Les internautes adultes, qu’ils s’y résignent ou s’y opposent, savent que leur navigation sur le Web laisse des traces, exploitées pour afficher des contenus ou des publicités personnalisés. Les enfants, en Europe ou aux Etats-Unis, sont censés être protégés de ce genre de pratiques par les réglementations. Mais une équipe de recherche française (CNRS, universités de Lille et Genoble-Alpes) a montré, lors de la Conférence sur la sécurité des ordinateurs et des communications à Copenhague, le 27 novembre, que cette protection avait des faiblesses. Leur travail porte sur des vidéos de YouTube destinées aux enfants. Résultat, le marketing ciblé sur les jeunes est possible et il est pratiqué !

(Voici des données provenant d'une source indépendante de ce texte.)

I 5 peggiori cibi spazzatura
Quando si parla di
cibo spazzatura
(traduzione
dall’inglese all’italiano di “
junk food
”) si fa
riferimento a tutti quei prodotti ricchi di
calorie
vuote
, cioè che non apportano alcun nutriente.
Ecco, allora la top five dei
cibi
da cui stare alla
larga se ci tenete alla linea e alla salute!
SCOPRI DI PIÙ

Six cent vingt vidéos, réparties en trois groupes, ont été collectées, les unes avec le label « YouTube for Kids », les autres pour enfants, mais sélectionnées à la main, hors du label, et enfin des vidéos non destinées aux enfants. Deux spots « maison » promouvant un office de tourisme et le site d’un vidéaste ont ensuite été placés sur chacune des vidéos. « Nous ne pensions pas qu’il était possible de cibler une vidéo en particulier », indique Oana Goga, chercheuse CNRS au laboratoire d’informatique de l’Ecole polytechnique.
Deuxième « surprise », elle a lancé une campagne plus ciblée en sélectionnant des utilisateurs par intérêt (comme le sport, le shopping…), ce que propose YouTube. Les publicités sont passées ! Pour le groupe de vidéos pour enfants, mais aussi pour celui labélisé par YouTube. Une entreprise spécialisée dans l’analyse des publicités, Adalytics, avait aussi remarqué en août cette bizarrerie qui enfreint a priori la réglementation américaine. Mais YouTube avait critiqué l’étude qui portait sur des « chaînes » pour enfants, qui contiennent aussi des vidéos non labélisées. Contactée par Le Monde, la plate-forme ne nous a pas répondu au sujet de cette nouvelle étude.
Ciblage contextuel
Ce premier résultat montre qu’un annonceur, en choisissant un type de vidéo éventuellement regardé par peu de personnes, par exemple des vidéos « beauté », a les moyens de cibler différents profils. « Nous ne savons pas si les régulateurs sont conscients que ce ciblage dit “contextuel”, autorisé, permet un marketing qui peut être assez fin. C’est pourquoi nous alertons pour faire évoluer les législations », indique Oana Goga.
D’autant qu’une autre batterie d’expériences a montré que ce ciblage contextuel est effectivement utilisé. Six profils automatiques de navigation ont visionné en même temps les 620 vidéos et collecté plus de 3 000 publicités diffusées. Comme YouTube fournit aux utilisateurs les raisons de l’affichage d’une publicité (historique de recherche, genre, âge, heure de la journée…), l’étude a noté que 7 % des publicités dans des vidéos pour enfants sont très probablement le résultat d’un ciblage contextuel, basé sur le contenu de la vidéo.